Josephine, o marido Basam e o restante da família continuam em choque.

"Pensei que havia uma acusação pessoal contra nós, e não um decreto geral", explica Basam, de 62 anos.

"Não sabíamos que um decreto havia sido assinado enquanto estávamos no avião", afirma o patriarca, enquanto exibe o visto americano no passaporte, com um risco azul que indica a anulação.

"Estávamos tão felizes por ter recebido o visto para viajar até a América do Norte. Há tantos países que não dariam um visto a cidadãos sírios", completa.

- 'Um sonho bonito' -Quase 20 malas continuam espalhadas pela casa da família.

"Passamos 15 dias comprando presentes para nossos amigos. Nós estávamos tão felizes arrumando as malas", recorda Josephine.

"Agora não tenho forças para abrir as malas e retirar os presentes".

Para o irmão de Basam, o golpe foi ainda pior: ele havia vendido a casa e seu carro com a ideia de começar uma vida nova na Filadélfia, onde mora seu filho Tufiq. Ele viajava acompanhado pela esposa, a filha Sara e outros três filhos.

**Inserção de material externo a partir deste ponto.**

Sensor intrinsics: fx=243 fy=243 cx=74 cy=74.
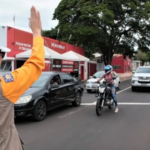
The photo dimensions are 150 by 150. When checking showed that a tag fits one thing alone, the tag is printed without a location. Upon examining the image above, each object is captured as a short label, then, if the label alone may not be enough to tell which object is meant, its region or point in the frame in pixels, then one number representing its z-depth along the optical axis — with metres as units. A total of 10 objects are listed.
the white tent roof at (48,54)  16.52
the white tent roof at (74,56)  21.70
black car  7.07
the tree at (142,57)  78.12
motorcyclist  8.74
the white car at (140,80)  16.21
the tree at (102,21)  27.01
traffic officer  1.57
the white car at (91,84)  15.44
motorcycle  8.15
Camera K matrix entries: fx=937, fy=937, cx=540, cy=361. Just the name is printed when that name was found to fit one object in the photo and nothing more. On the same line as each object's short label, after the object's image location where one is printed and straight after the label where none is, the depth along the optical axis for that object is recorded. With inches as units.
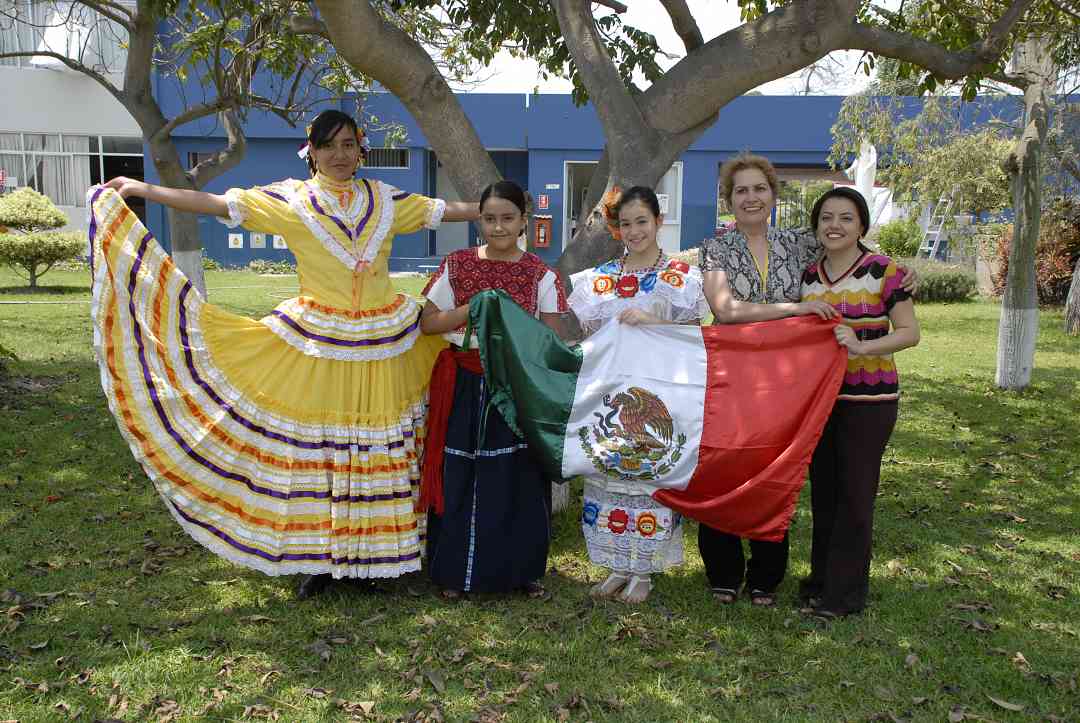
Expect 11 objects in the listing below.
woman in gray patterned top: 147.9
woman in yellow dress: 145.8
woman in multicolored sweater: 142.7
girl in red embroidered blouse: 155.3
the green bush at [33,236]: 588.7
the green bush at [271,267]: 861.8
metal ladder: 722.2
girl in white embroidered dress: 150.3
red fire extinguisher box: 914.1
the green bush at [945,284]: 666.8
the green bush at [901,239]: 775.1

No apartamento dos tios, Sara, de 20 anos, não tira os olhos do smartphone, onde lê as últimas notícias de seus compatriotas que são obrigados a voltar ao áís pelas autoridades americanas.

Nenhum integrante da família viu Tufiq nos últimos três anos.

"O mais duro foi que minha mãe estava a poucos metros do meu irmão e não conseguiu abraçá-lo", conta a jovem.

"Ela começou a chorar (...) e pensei que meu pai iria desmaiar", recorda, com tristeza.

Depois de tentar explicar a situação sem sucesso, a família foi escoltada para um avião e obrigada a retornar a Damasco.

"Não tivemos acesso nem a um advogado nem a um tradutor. Nos privaram de nossos direitos mais básicos em um país que afirma defender os direitos humanos", lamenta.

Para Sara, o sonho americano virou um grande vazio.

"Eu me despedi de todos os meu amigos de infância, dos meus vizinhos, de todos os lugares que amo", explica.

Depois de obter o visto, ela começou a imaginar sua nova vida. Sara lia sobre os Estados Unidos e sobre a universidade em que desejava estudar.

"Foi um sonho bonito", afirma com melancolia.